[Start of section]

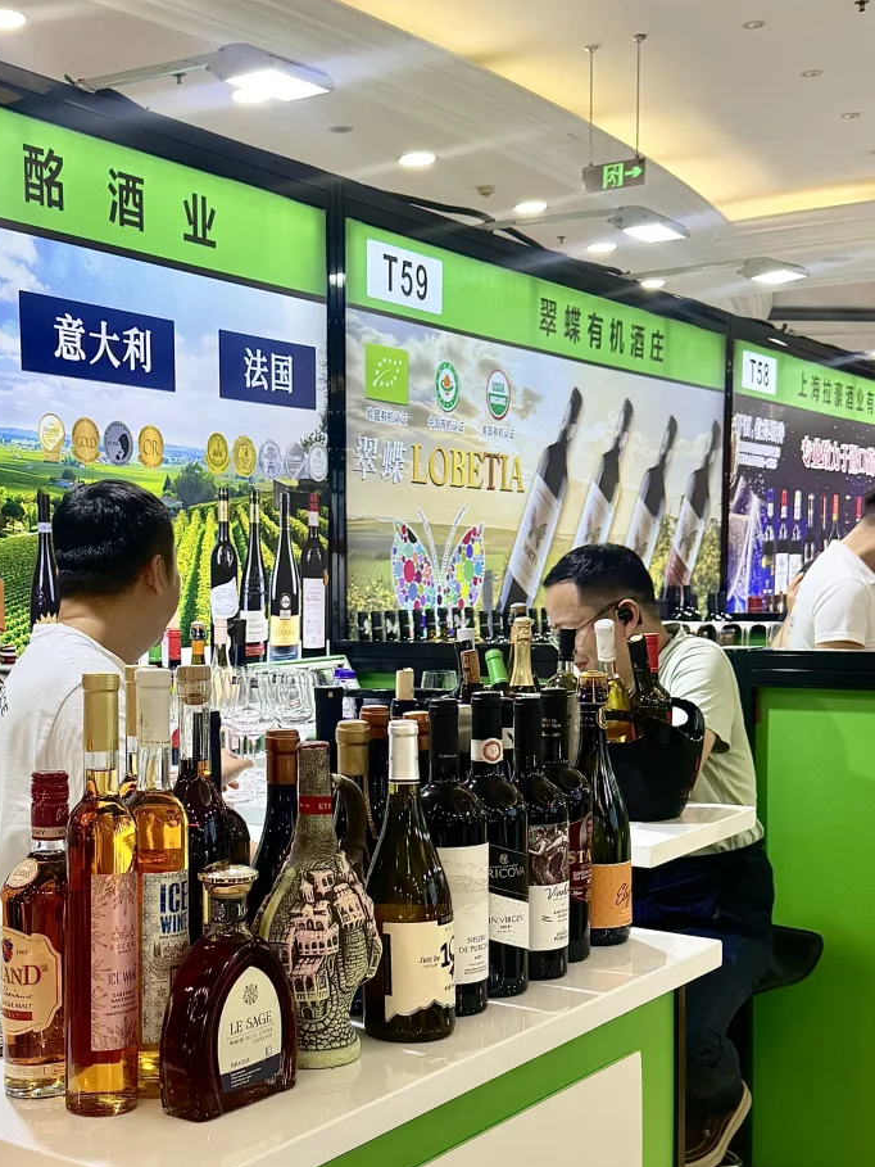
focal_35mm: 38
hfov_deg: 36.7
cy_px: 842
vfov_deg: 47.5
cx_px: 203
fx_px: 1280
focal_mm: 6.76
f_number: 1.78
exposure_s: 1/100
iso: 80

[End of section]

- [Written task]: Every line above is to be given again exactly, apart from the pictures.

- [Answer area]:
focal_35mm: 38
hfov_deg: 36.7
cy_px: 842
vfov_deg: 47.5
cx_px: 203
fx_px: 1280
focal_mm: 6.76
f_number: 1.78
exposure_s: 1/100
iso: 80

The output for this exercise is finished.